Я взглянул налево туда, где за дальними сопками, в густой лиловой мгле, лежал Енисей, наша родная река, на груди которой покачивались и суда под чужими флагами. Я громко и счастливо расхохотался. Черт побери, славно, что во мне еще сидит разведчик, способный мыслить и действовать! Силы мне очень пригодятся! Но я — советский разведчик и это главное. Пусть железный коммунист Павлов без сомнений и колебаний идет вперед к ясной ему цели — слава ему! Но слава и тысячам советских людей, кто, подобно мне, сомневается, борется с собой и обретает то, что никогда не даст советскому человеку потонуть — спасительные нити, всегда связывающие его с партией и народом. Тогда — ничего не страшно, тогда — все по плечу!

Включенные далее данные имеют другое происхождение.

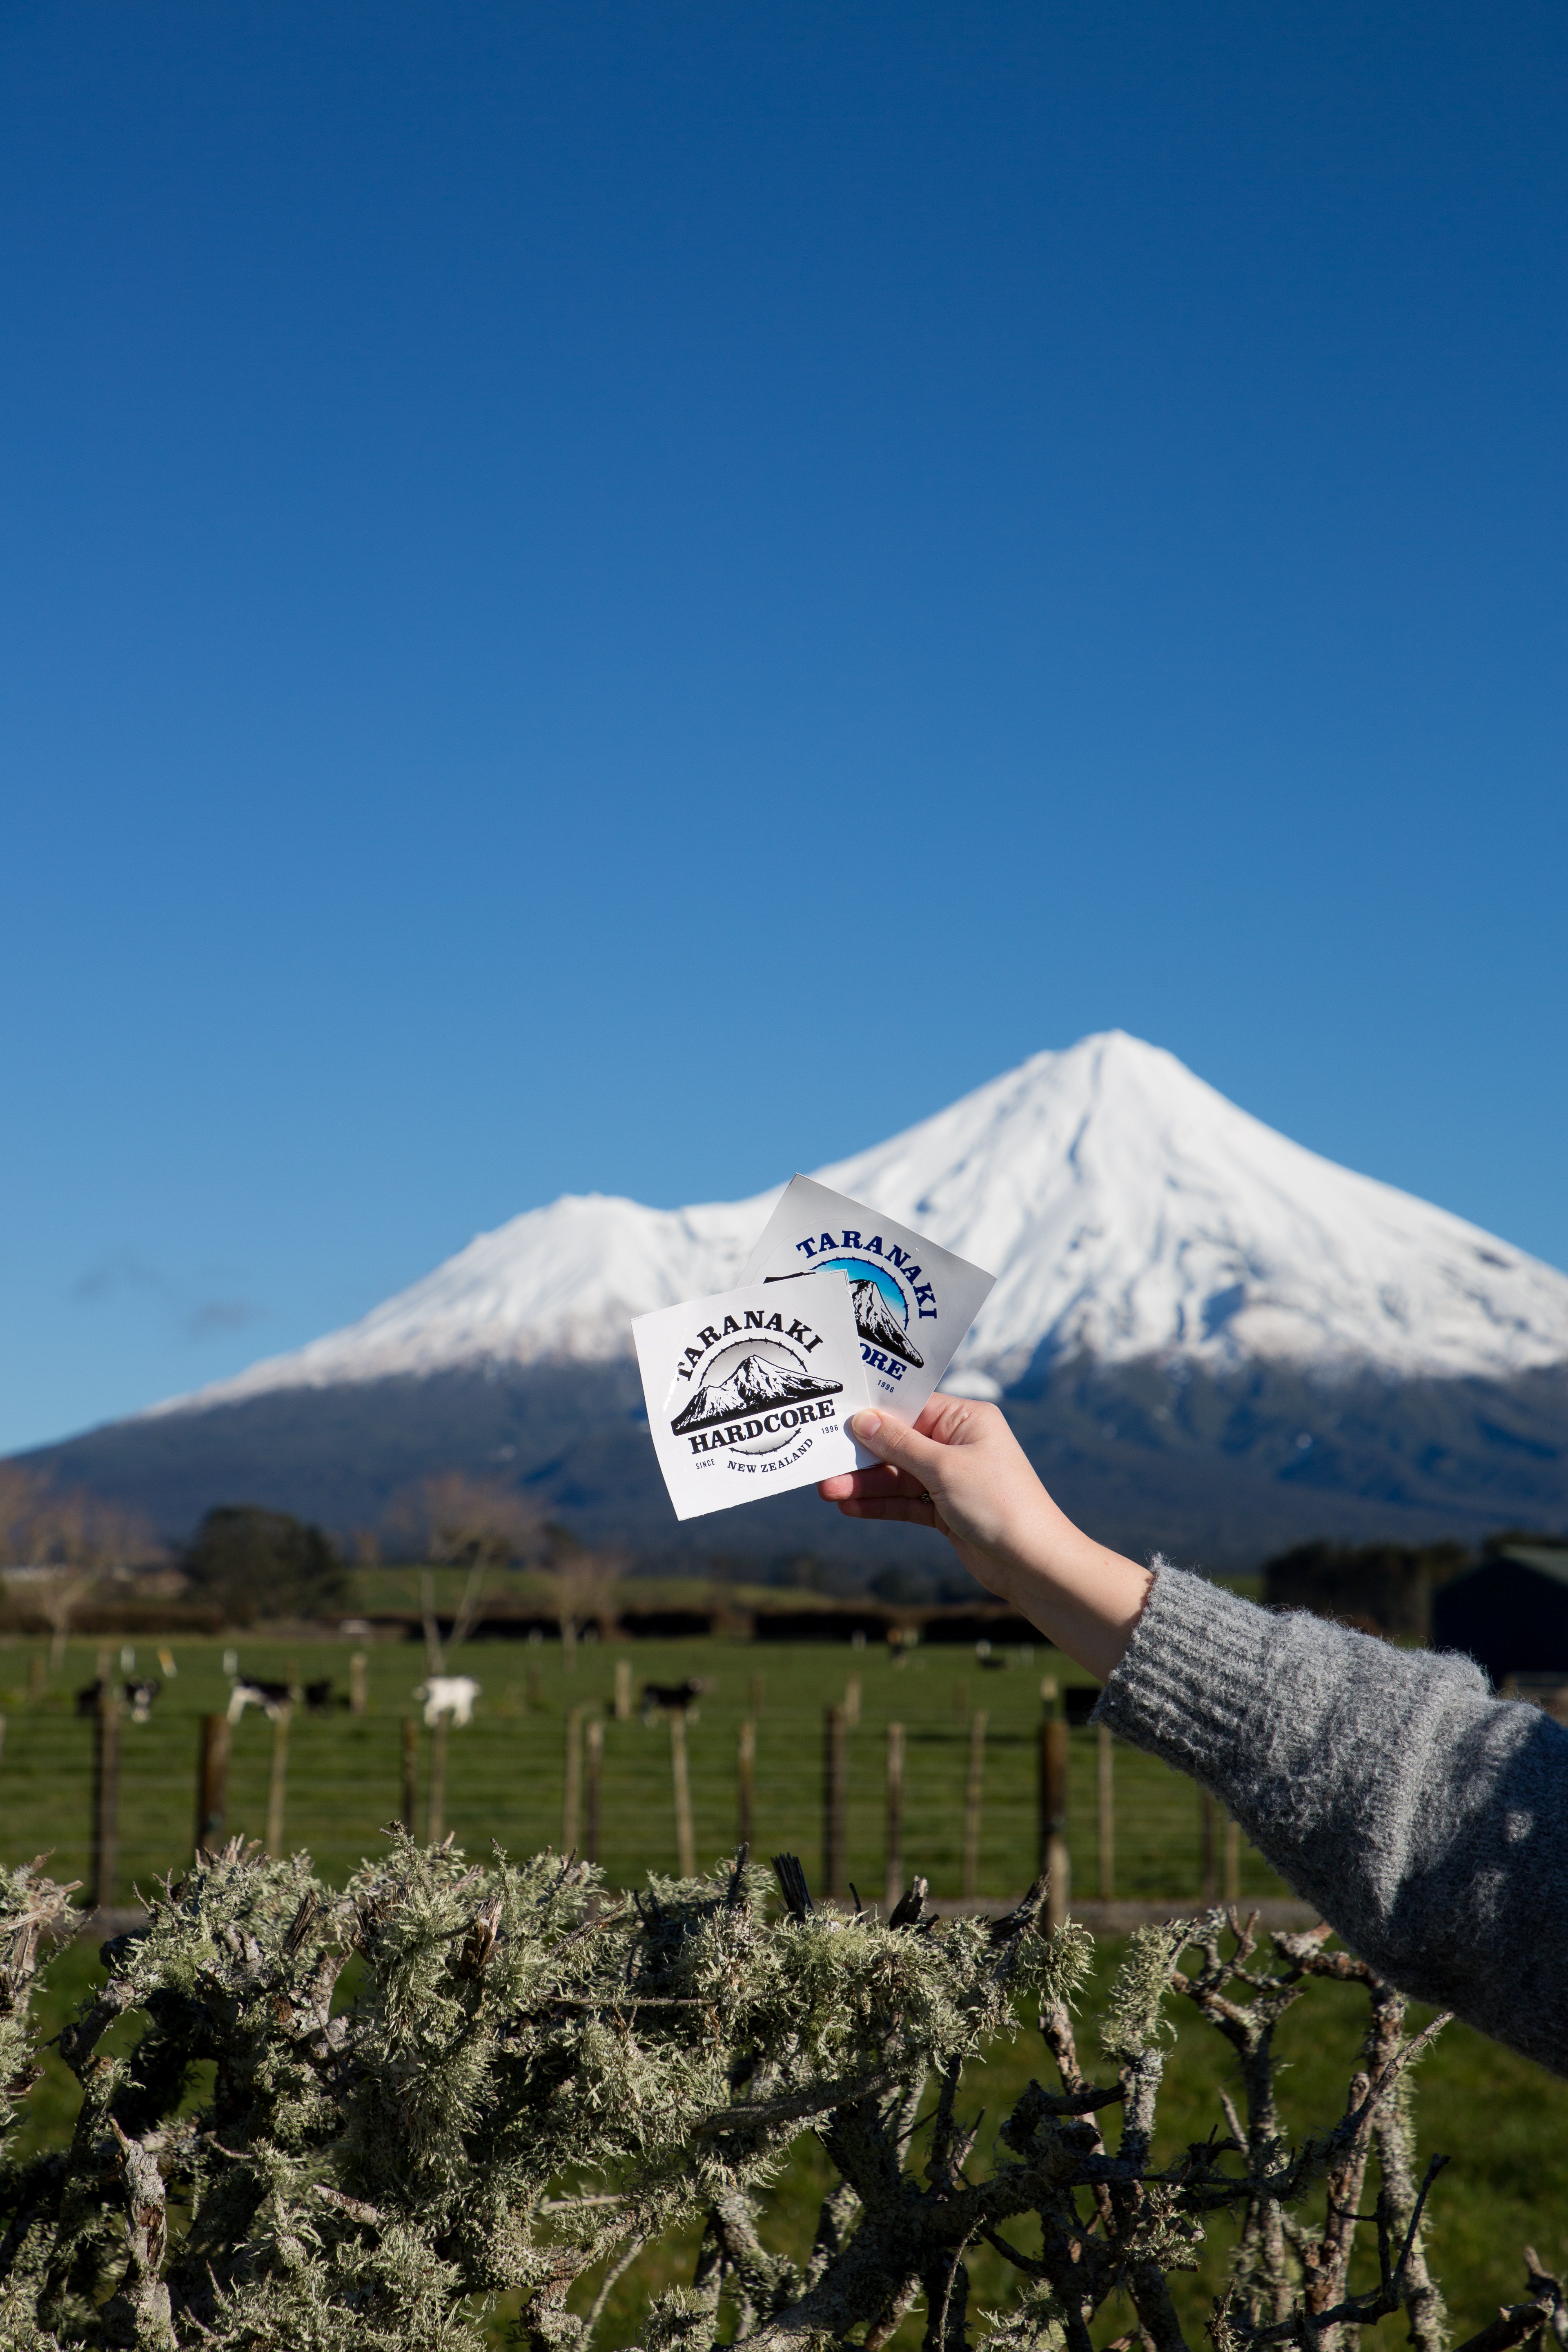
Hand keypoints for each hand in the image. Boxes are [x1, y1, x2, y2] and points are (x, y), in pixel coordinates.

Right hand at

Теперь меня переполняли чувства радости, гордости, веры в будущее. Эх, дуй же ветер в лицо и в раскрытую грудь, ветер синих орлиных высот! Позади столько жертв, впереди — новый подвиг, но мне жертвы не жаль, и не страшно борьбы, а дорога моя не имеет конца!
Но вот вижу — отдельные ручейки бригад уже слились в одну большую могучую реку. Неслышная команда — и поток двинулся вперед. Я повернул голову: в ущелье показались первые ряды второй могучей реки — это ночные смены спешат на работу!
Как на великом параде шли две братские армии, приветствуя друг друга, — снизу едва доносились сюда, на пригорок, крики людей. И в тот же момент в городе грянул ночной отбой. Великое спокойствие розовой ночи наполнилось разноголосым малиновым звоном: во всех отделениях и пунктах на вахтах молотами и ломами разных величин били в рельсы, балки и оси. Вот в торжественной тишине мягко и низко прозвучал бархатный голос третьего штабного, ему в ответ загудело наше, первое, потом надтреснуто и резко подхватило второе, смешно, по-женски, запело четвертое, где-то далеко начали перекличку склады, заржала конбаза и, наконец, завизжал свинарник. Розовый сумрак угасающего дня дрожал и переливался звуками, а две колонны все шли и шли: вот одна исчезла в ущелье, а другая стала распадаться на отрезки, бригады веером потекли на рабочие места, завод дал гудок, и прекрасный спектакль кончился, — началась трудовая ночь!